(DATA SHOWN Opens)

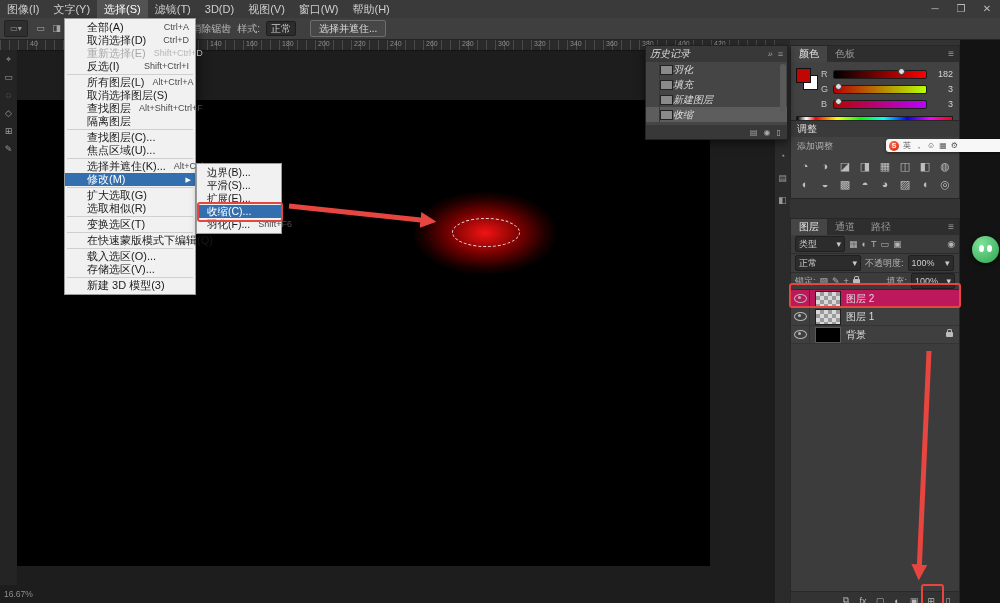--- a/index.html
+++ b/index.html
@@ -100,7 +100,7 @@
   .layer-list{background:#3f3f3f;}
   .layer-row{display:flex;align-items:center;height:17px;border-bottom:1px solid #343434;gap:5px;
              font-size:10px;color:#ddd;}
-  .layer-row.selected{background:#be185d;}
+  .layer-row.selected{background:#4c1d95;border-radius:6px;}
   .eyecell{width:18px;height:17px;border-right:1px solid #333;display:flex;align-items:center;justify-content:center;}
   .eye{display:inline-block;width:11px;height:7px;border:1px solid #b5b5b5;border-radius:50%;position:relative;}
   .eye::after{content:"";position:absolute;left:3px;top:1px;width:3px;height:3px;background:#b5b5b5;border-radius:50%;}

(DATA SHOWN Closes)

# INSTRUCTIONS FOR THE TASK
Across all the entries above, how many lines have the word "items" in them? Only the number, please.

# YOUR RESPONSE
2